While the broadcast features three spokespeople (in addition to Hawkins) who level dubious or altogether false accusations at Israel, it includes only a soundbite from Mayor Ehud Olmert, and not one word from a municipality expert in housing.
Bolstering the pro-Palestinian allegations, Hawkins erroneously states that Palestinian Salim Shawamreh’s “land, in the Palestinian village of Anata on the outskirts of East Jerusalem, overlooks what will eventually be an Israeli road for Jewish settlers in the West Bank. All the homes in this village are marked for demolition.” First, the new road will not be only for West Bank Jewish settlers; it will also serve the resident Arabs. Moreover, it is completely false that all of the homes in Anata are slated for demolition.

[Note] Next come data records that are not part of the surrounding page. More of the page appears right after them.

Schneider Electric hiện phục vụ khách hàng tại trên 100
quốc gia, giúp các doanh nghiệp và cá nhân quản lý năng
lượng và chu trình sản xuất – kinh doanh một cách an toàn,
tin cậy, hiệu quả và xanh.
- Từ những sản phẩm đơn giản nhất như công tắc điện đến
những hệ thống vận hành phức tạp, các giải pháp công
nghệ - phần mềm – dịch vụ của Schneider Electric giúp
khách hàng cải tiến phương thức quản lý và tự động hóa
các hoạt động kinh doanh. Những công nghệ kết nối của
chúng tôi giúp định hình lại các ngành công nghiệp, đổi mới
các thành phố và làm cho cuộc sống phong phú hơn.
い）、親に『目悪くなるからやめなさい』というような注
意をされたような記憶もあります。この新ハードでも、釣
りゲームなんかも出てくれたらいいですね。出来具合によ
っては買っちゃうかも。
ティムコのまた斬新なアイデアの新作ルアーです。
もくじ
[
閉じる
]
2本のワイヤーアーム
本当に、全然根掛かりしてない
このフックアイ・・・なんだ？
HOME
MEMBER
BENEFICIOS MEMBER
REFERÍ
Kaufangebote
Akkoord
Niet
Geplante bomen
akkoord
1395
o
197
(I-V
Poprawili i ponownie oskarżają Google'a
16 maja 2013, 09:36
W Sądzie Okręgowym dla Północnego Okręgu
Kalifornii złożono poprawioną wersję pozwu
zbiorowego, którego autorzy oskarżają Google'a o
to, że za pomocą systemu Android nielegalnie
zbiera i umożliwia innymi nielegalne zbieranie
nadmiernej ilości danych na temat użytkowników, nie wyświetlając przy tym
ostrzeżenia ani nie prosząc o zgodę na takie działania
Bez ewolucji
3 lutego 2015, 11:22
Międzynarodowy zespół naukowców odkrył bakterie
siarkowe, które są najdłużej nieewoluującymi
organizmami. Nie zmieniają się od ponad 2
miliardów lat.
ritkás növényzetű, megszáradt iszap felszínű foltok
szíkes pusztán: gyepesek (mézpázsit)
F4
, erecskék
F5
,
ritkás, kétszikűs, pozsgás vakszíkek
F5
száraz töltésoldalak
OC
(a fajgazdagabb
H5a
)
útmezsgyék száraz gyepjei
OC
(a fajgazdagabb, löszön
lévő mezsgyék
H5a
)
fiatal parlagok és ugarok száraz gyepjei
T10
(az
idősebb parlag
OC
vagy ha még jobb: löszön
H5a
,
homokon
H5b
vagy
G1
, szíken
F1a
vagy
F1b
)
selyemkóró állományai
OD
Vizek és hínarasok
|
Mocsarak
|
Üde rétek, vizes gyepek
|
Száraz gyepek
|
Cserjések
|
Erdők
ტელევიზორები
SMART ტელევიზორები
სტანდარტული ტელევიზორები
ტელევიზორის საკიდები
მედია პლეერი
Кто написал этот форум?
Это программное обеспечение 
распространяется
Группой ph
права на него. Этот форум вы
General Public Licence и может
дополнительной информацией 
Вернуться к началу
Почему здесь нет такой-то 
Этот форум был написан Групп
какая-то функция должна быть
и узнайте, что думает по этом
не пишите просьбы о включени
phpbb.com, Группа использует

According to a municipality official, in all of Anata combined with nearby Shuafat, the city issued only 25 demolition orders. (Of those, only 14 were implemented–not 17, as Hawkins states .)
The reporter deceptively claims about Shawamreh that “Bulldozers demolished the home he’d spent his life savings to build.” Viewers might be interested to know that Shawamreh, along with Jeff Halper of the Israeli Committee Against House Demolitions, has repeatedly traveled in comfort to North America to criticize Israeli policies, demand a halt in U.S. aid to Israel, and collect generous donations to rebuild his house yet again on land that he already knows has zoning problems.
It comes as no surprise that Halper, who on U.S. radio compared Israeli zoning laws to Nazi Nuremberg Laws, accuses Israel of “ethnic cleansing.” It is surprising, however, that CBS allows such propagandizing to pass as journalism.